Das Projekt ‚Reading at Scale‘ beruht auf folgendem Ansatz: Wenn hermeneutische und statistische Methoden ihre je eigenen Stärken in der detaillierten Einzelanalyse und im Umgang mit großen Datenmengen haben, ist ein Mixed Methods-Ansatz besser für die mittlere Ebene geeignet als die beiden Methoden allein. Literarische Texte und Textkorpora ermöglichen Analysen in unterschiedlichen Auflösungsstufen von der Zeichenebene im einzelnen Werk bis hin zu ganzen Literaturen, wobei Literaturwissenschaft und Literaturgeschichte traditionell viele Forschungsfragen auf der mittleren Ebene untersuchen.
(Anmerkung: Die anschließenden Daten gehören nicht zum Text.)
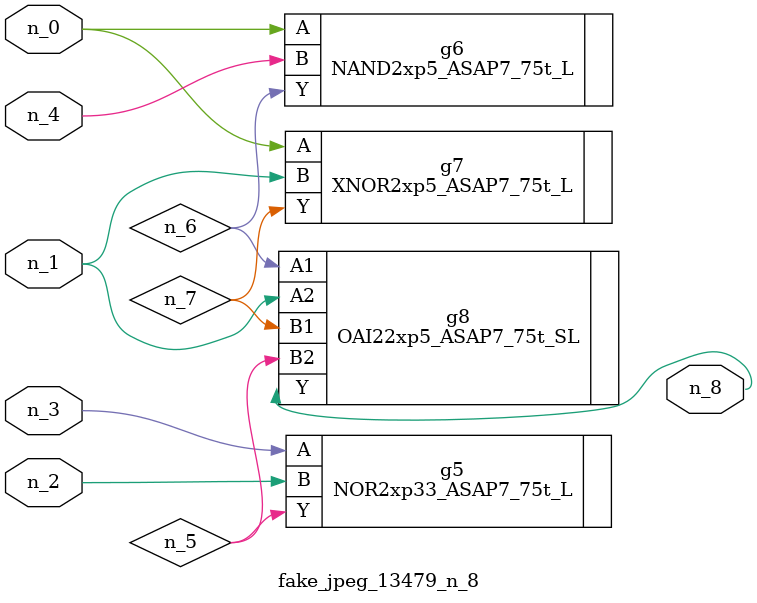
<source format=v>
module fake_jpeg_13479_n_8 (n_3, n_2, n_1, n_0, n_4, n_8);

input n_3;
input n_2;
input n_1;
input n_0;
input n_4;

output n_8;

wire n_6;
wire n_5;
wire n_7;

NOR2xp33_ASAP7_75t_L g5 ( 
.A(n_3),
.B(n_2),
.Y(n_5)
);

NAND2xp5_ASAP7_75t_L g6 ( 
.A(n_0),
.B(n_4),
.Y(n_6)
);

XNOR2xp5_ASAP7_75t_L g7 ( 
.A(n_0),
.B(n_1),
.Y(n_7)
);

OAI22xp5_ASAP7_75t_SL g8 ( 
.A1(n_6),
.A2(n_1),
.B1(n_7),
.B2(n_5),
.Y(n_8)
);


endmodule
</source>
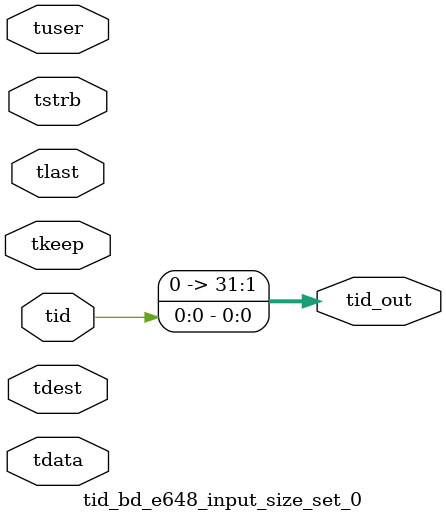
<source format=v>


`timescale 1ps/1ps

module tid_bd_e648_input_size_set_0 #
(
parameter C_S_AXIS_TID_WIDTH   = 1,
parameter C_S_AXIS_TUSER_WIDTH = 0,
parameter C_S_AXIS_TDATA_WIDTH = 0,
parameter C_S_AXIS_TDEST_WIDTH = 0,
parameter C_M_AXIS_TID_WIDTH   = 32
)
(
input  [(C_S_AXIS_TID_WIDTH   == 0 ? 1 : C_S_AXIS_TID_WIDTH)-1:0       ] tid,
input  [(C_S_AXIS_TDATA_WIDTH == 0 ? 1 : C_S_AXIS_TDATA_WIDTH)-1:0     ] tdata,
input  [(C_S_AXIS_TUSER_WIDTH == 0 ? 1 : C_S_AXIS_TUSER_WIDTH)-1:0     ] tuser,
input  [(C_S_AXIS_TDEST_WIDTH == 0 ? 1 : C_S_AXIS_TDEST_WIDTH)-1:0     ] tdest,
input  [(C_S_AXIS_TDATA_WIDTH/8)-1:0 ] tkeep,
input  [(C_S_AXIS_TDATA_WIDTH/8)-1:0 ] tstrb,
input                                                                    tlast,
output [(C_M_AXIS_TID_WIDTH   == 0 ? 1 : C_M_AXIS_TID_WIDTH)-1:0       ] tid_out
);

assign tid_out = {tid[0:0]};

endmodule


</source>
Im Fokus unserer Studien steht eine historische Sammlung von 86 Novellen, die unter dem Titel „Der deutsche Novellenschatz“ (24 Bände, 1871-1876) von den Herausgebern Paul Heyse und Hermann Kurz veröffentlicht wurde. Wir haben diese realismusorientierte Anthologie bereits als TEI XML Korpus aufbereitet, weitere solche Sammlungen werden folgen. Dank ihrer mittleren Größe liegt die Novellensammlung noch in der Reichweite individueller Lektüre und hat doch schon eine für statistische Analysen vielversprechende Größe. Unser Textkorpus wird von drei Dissertationen auf unterschiedlichen Operationalisierungsstufen untersucht: (1) eine stilometrische Korpusanalyse soll das Problem des realistischen Stils erforschen; (2) eine Netzwerkanalyse beschäftigt sich mit Problemen der Distinktion innerhalb populärer Literatur; (3) eine vergleichende Studie untersucht den „Deutschen Novellenschatz“ als ein wirkungsvolles Instrument der Kanonisierung und als programmatischen Versuch einer nicht-narrativen Literaturgeschichte. Die beiden Projektleiter integrieren die Einzelstudien aus der Perspektive methodologischer Grundlagenforschung: Ein algorithmisches Subprojekt eruiert Konzepte der Position in der Netzwerkforschung, ein literaturwissenschaftliches Subprojekt konzentriert sich auf Probleme der Validierung bei digitalen Analysen.